Python：从Google图片搜索下载图片的正确URL

Question

我正在尝试从Google Image搜索中获取特定查询的图像。 但我下载的页面没有图片，它将我重定向到谷歌的原始页面。 这是我的代码：

AGENT_ID   = "Mozilla/5.0 (X11; Linux x86_64; rv:7.0.1) Gecko/20100101 Firefox/7.0.1"

GOOGLE_URL = "https://www.google.com/images?source=hp&q={0}"

_myGooglePage = ""

def scrape(self, theQuery) :
    self._myGooglePage = subprocess.check_output(["curl", "-L", "-A", self.AGENT_ID, self.GOOGLE_URL.format(urllib.quote(theQuery))], stderr=subprocess.STDOUT)
    print self.GOOGLE_URL.format(urllib.quote(theQuery))
    print self._myGooglePage
    f = open('./../../googleimages.html', 'w')
    f.write(self._myGooglePage)

我究竟做错了什么？

谢谢

Answer 1

这是我用来从Google搜索和下载图像的Python代码，希望它有所帮助：

import os
import sys
import time
from urllib import FancyURLopener
import urllib2
import simplejson

# Define search term
searchTerm = "hello world"

# Replace spaces ' ' in search term for '%20' in order to comply with request
searchTerm = searchTerm.replace(' ','%20')

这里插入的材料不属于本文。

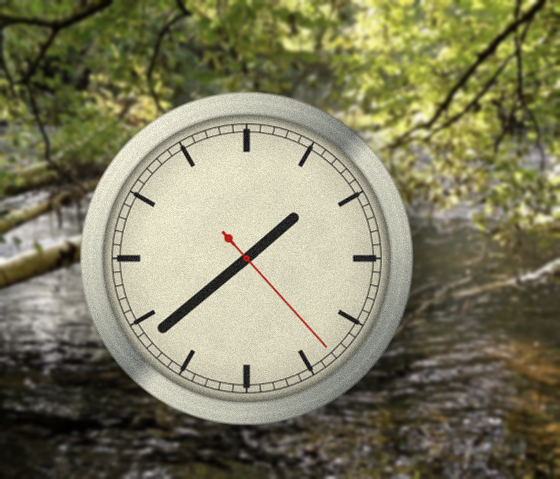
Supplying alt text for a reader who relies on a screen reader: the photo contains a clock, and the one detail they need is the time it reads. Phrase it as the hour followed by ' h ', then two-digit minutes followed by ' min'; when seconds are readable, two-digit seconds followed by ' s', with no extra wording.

# Start FancyURLopener with defined version 
class MyOpener(FancyURLopener): 
    version = 'Mozilla/5.0 (Windows; U; Windows NT 5.1; it; rv:1.8.1.11) Gecko/20071127 Firefox/2.0.0.11'
myopener = MyOpener()

# Set count to 0
count= 0

for i in range(0,10):
    # Notice that the start changes for each iteration in order to request a new set of images for each loop
    url = ('https://ajax.googleapis.com/ajax/services/search/images?' + 'v=1.0&q='+searchTerm+'&start='+str(i*4)+'&userip=MyIP')
    print url
    request = urllib2.Request(url, None, {'Referer': 'testing'})
    response = urllib2.urlopen(request)

    # Get results using JSON
    results = simplejson.load(response)
    data = results['responseData']
    dataInfo = data['results']

    # Iterate for each result and get unescaped url
    for myUrl in dataInfo:
        count = count + 1
        print myUrl['unescapedUrl']

        myopener.retrieve(myUrl['unescapedUrl'],str(count)+'.jpg')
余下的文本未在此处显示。